Wie schon erwähnt: Nach Strullendorf ging es mit dem Abschluss der Kriteriumsserie in Kulmbach weiter. Es war generell ein Rückschritt zum Vorjahr, die Gründe lagen auf der Hand. Eine verkürzte Vorbereitung, weil ich wegen des Rennkalenders nur bis Ende Mai "ernsthaft" geplant hatte, meine mysteriösen Knieprobleme, die Antrittstraining verhinderten - und wie ich jetzt weiß: Eine im linken Bein eingeschränkt arbeitende (Oberschenkel-)Muskulatur, was auch zu den Knieproblemen führte. Die Knieprobleme waren aber nur das eine Problem, nämlich das schmerzhafte. Aber wenn man nur 50 bis 70, vielleicht maximal 80 Prozent der eigentlichen Leistung des einen Beins aufs Pedal bringen kann (alles nur grobe Schätzungen meinerseits), dann macht sich das natürlich noch nachteiliger als irgendwelche Schmerzen bemerkbar. Wenigstens konnte ich beim ersten Sprint beim Abschlussrennen fast gewinnen und wurde nur durch einen A-Klasse-Sprinter noch abgefangen. Das tat er aber wie eine Rakete, das sah imposant aus und da konnte ich mich gar nicht mal ärgern. Stattdessen konnte ich das einfach nur bewundern.
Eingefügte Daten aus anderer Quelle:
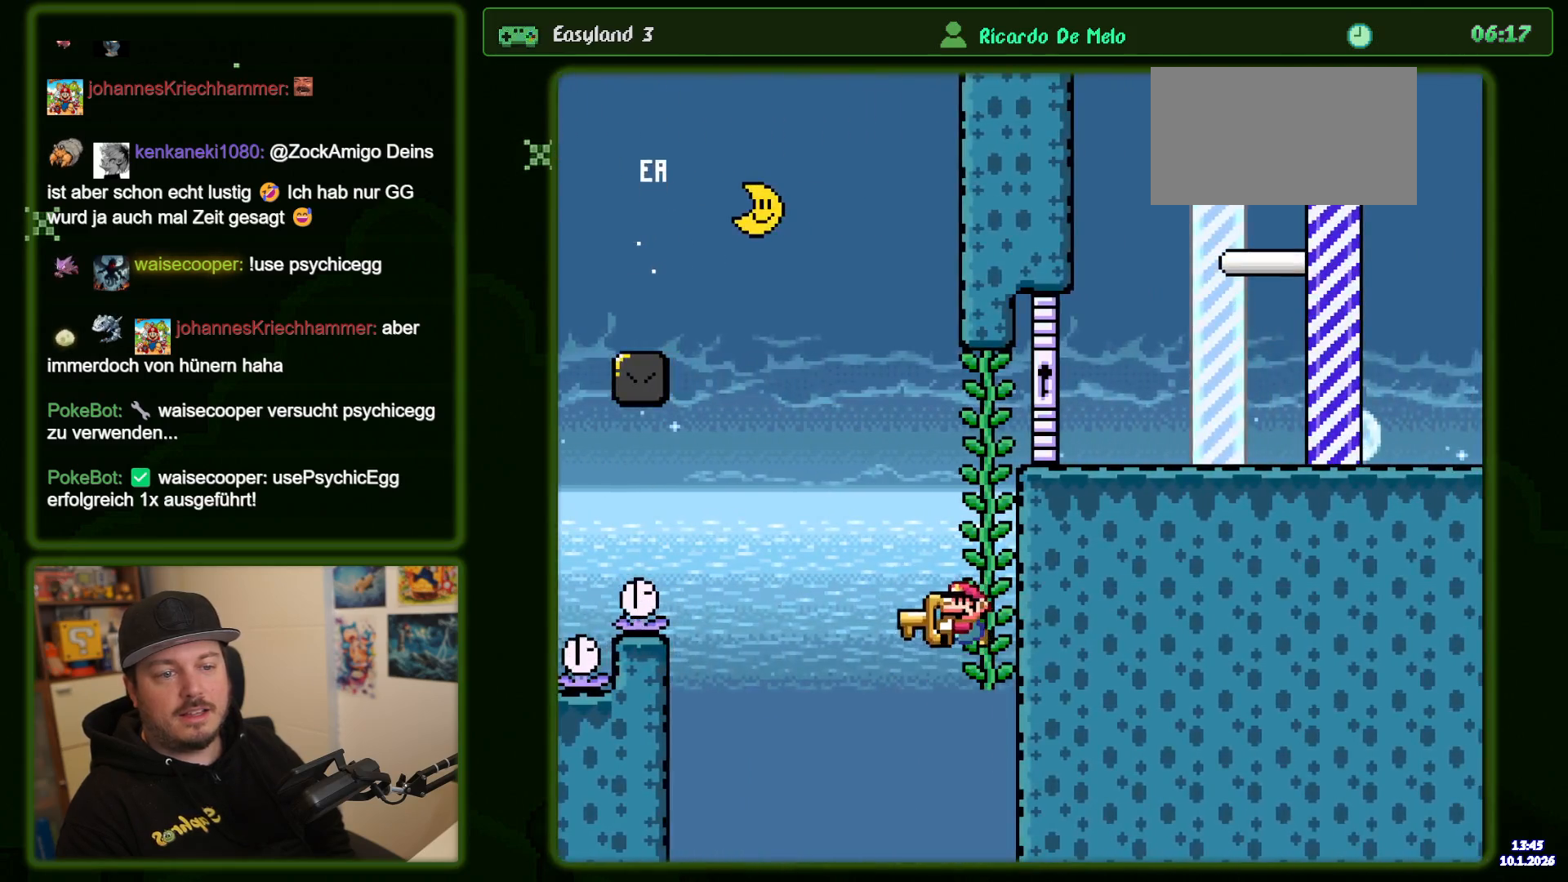
{"dt_ms": 500, "buttons": [], "events": [[17, "DPAD_LEFT", "down"], [117, "DPAD_LEFT", "up"], [450, "B", "up"], [450, "Y", "up"]]}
Gleichzeitig hatte ich bei diesem Sprint auch einen persönlichen Temporekord für Kulmbach aufgestellt, aber die 60 konnte ich noch nicht knacken. In meiner Klassenwertung war es am Ende Platz 10, aber insgesamt hatte ich mit den Top Ten nix am Hut. Wie gesagt: Es war im Vergleich zum Vorjahr ein Schritt zurück.
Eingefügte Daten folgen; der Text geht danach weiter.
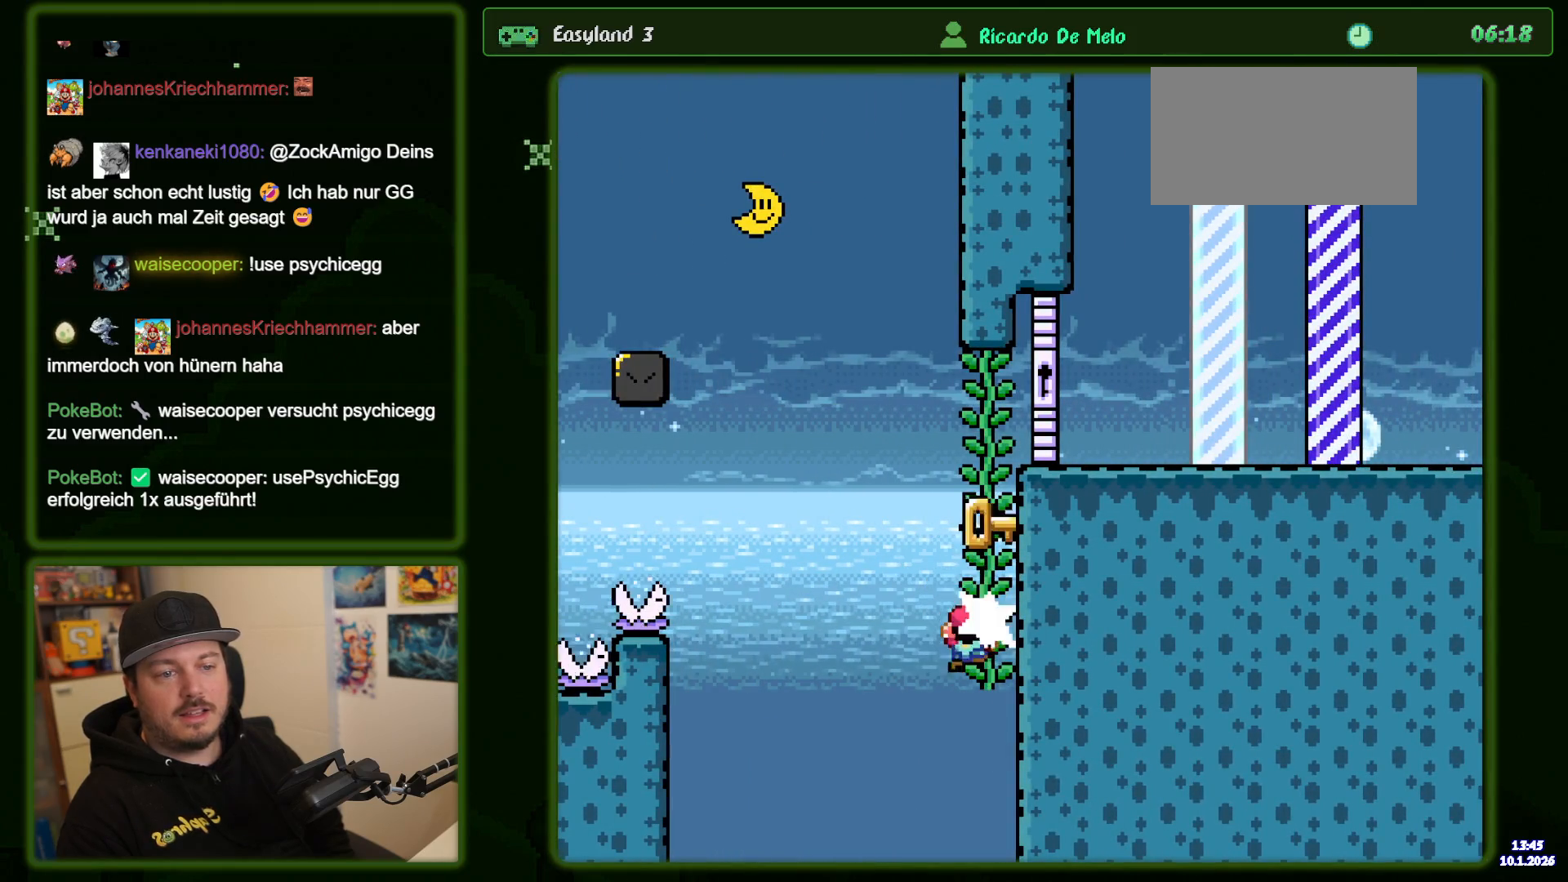
{"dt_ms": 500, "buttons": ["Y"], "events": [[17, "Y", "down"]]}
Nach dem Ende der Serie stand gleich das Kriterium in Bamberg an. Dort wollte ich einfach mal sehen, wie viel Sprit noch im Tank war. Es lief aber während des Rennens gar nicht gut, ich wäre ja fast vom Rad gekippt. Wie im Vorjahr ein Rennen, bei dem die Podestplätze vorzeitig vergeben waren und die Sache somit sowieso egal geworden war, wenn man bei dem gleichen Rennen schon mal Dritter gewesen ist. Das Wetter aber war so gut, dass ich trotz des urlaubsreifen körperlichen Zustandes dennoch am nächsten Tag noch in Werneck beim endlich mal entwas längeren Hobby-Kriterium am Start war. Etwas über 30 km waren es. Die Entscheidung dort zu starten, erwies sich als goldrichtig! Eines meiner schönsten Kriterien-Erlebnisse, auch wenn es am Ende nur Platz 5 wurde, aber die Besetzung des Starterfeldes hatte es sowieso in sich. Ein so gut besetztes Hobby-Kriterium habe ich selten erlebt. Da kann eigentlich nur Altenburg in Thüringen mithalten, aber in Bayern war das das bisher am stärksten besetzte Hobby-Kriterium, an dem ich teilgenommen habe. Jede Menge Sprint-Power, wodurch ich auch jede Menge Sprint-Fun hatte. Der Kurs lag mir auch sehr gut, weil die Zielgerade schön lang gewesen ist. Zwischendurch war ich sogar zwischen zwei Wertungen vor dem Feld rausgefahren, stets 10, 20 Meter hinter Thomas Schmalz, den ich dann schlussendlich auch noch aufrollen konnte, aber dann musste ich erst mal etwas an seinem Hinterrad durchschnaufen und attackierte ihn daher auch nicht mehr bei der Wertung. Ob 3 oder 2 Punkte, das konnte mir in der Situation aber auch eher egal sein, denn der Spaß überwiegte - der Spaß, den ich dadurch hatte, dass ich mich endlich mal wieder alleine vor dem Feld behaupten konnte. Auch wenn es am Ende wie gesagt am Hinterrad von Thomas war.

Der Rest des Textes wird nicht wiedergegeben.